To write “Dear Future Generations: Sorry,” Prince Ea spent several weeks in Africa where he witnessed the destruction of the rainforests firsthand. This inspired him to write a poem about climate change and environmentalism. In part, the poem is a challenge the systemic problems inherent in deforestation, questioning the motives of those seeking to profit from deforestation. “Dear Future Generations: Sorry” seeks to enlighten readers about climate change and the earth’s destruction, and to offer readers ideas on what they can do to stop it and subsequently change the future. This was a topic of urgent interest at the time of the poem’s composition, as the Paris Agreement was adopted in December, 2015 and entered into force in November 2016. Despite the political progress symbolized by this agreement, Prince Ea’s poem notes that the pursuit of profit will always undermine this progress unless rejected by the people more broadly.

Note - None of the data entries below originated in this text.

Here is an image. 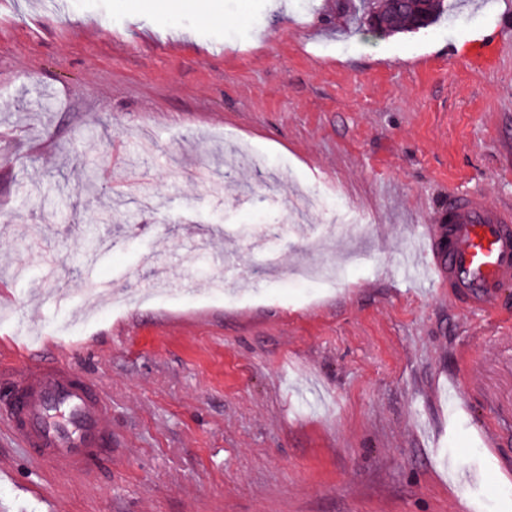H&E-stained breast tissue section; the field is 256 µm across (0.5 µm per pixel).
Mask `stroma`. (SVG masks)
<instances>
[{
  "label": "stroma",
  "instance_id": "stroma-1",
  "mask_svg": "<svg viewBox=\"0 0 512 512\" xmlns=\"http://www.w3.org/2000/svg\"><path fill=\"white\" fill-rule=\"evenodd\" d=\"M321 184L367 233L286 228ZM453 192L512 205V0L383 37L336 0H0V369L65 362L112 420L90 485L0 411V512H512V285L495 318L424 269ZM317 240L335 287L290 278Z\"/></svg>",
  "mask_w": 512,
  "mask_h": 512
}]
</instances>
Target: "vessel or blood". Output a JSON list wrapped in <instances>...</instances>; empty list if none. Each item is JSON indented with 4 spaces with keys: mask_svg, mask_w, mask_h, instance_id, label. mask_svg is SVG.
<instances>
[{
    "mask_svg": "<svg viewBox=\"0 0 512 512\" xmlns=\"http://www.w3.org/2000/svg\"><path fill=\"white\" fill-rule=\"evenodd\" d=\"M430 266L448 283L454 301L498 312L501 290L512 282V207L455 193L428 243ZM0 407L30 456L47 467L92 482L112 452V427L101 390L64 365L28 364L0 374ZM67 413L54 418L55 410Z\"/></svg>",
    "mask_w": 512,
    "mask_h": 512,
    "instance_id": "b4317fda",
    "label": "vessel or blood"
}]
</instances>
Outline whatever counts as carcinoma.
<instances>
[{"label":"carcinoma","instance_id":"1","mask_svg":"<svg viewBox=\"0 0 512 512\" xmlns=\"http://www.w3.org/2000/svg\"><path fill=\"white\" fill-rule=\"evenodd\" d=\"M447 8L446 0H374L354 8L360 18L375 24L383 35L412 33L435 24Z\"/></svg>","mask_w":512,"mask_h":512}]
</instances>
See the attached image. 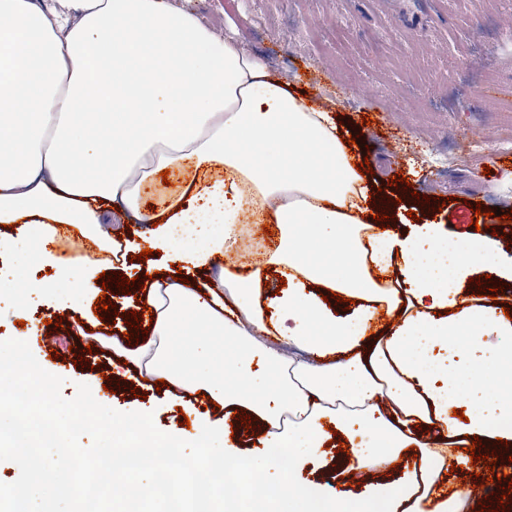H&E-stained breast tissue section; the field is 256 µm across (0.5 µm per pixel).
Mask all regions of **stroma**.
Wrapping results in <instances>:
<instances>
[{"mask_svg": "<svg viewBox=\"0 0 512 512\" xmlns=\"http://www.w3.org/2000/svg\"><path fill=\"white\" fill-rule=\"evenodd\" d=\"M222 37L258 53L310 104L334 101V117L356 138L357 158H368L370 180L394 198L397 230L438 224L463 239L474 236L468 212L482 205L498 247L512 256V147L497 138L504 116L488 111L486 87L512 91V0H173ZM374 114L370 127L362 118ZM480 153L467 150L471 139ZM405 176L408 187L392 186ZM117 299L116 311L97 315V300L52 319L56 298L42 297L24 320L0 306V341L49 333L51 347L34 356L48 372L82 377L98 400L124 413L149 410L154 431L169 433L209 411L206 399L183 416L165 392L134 369L117 370L110 342L126 332L135 295ZM90 355L103 373L85 371L67 352ZM116 384L104 390L105 381Z\"/></svg>", "mask_w": 512, "mask_h": 512, "instance_id": "stroma-1", "label": "stroma"}]
</instances>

Prince Ea’s views are in line with John Felstiner, the author of Can Poetry Save the Earth? A Field Guide to Nature Poems (2009).Felstiner, like many environmentalists, believes that environmental urgency rises in importance above other social issues. Similarly, the speaker at the end of Prince Ea’s poem states, “Because whatever you’re fighting for: / Racism, Poverty, Feminism, Gay Rights / Or any type of Equality / It won’t matter in the least / Because if we don’t all work together to save the environment / We will be equally extinct” (Lines 84-89). The historical context of “Dear Future Generations: Sorry” is deeply rooted in an ongoing environmental movement and in conversations about environmentalism, how to save the planet, and how to work together to address an urgent, distressing future that looms before humanity.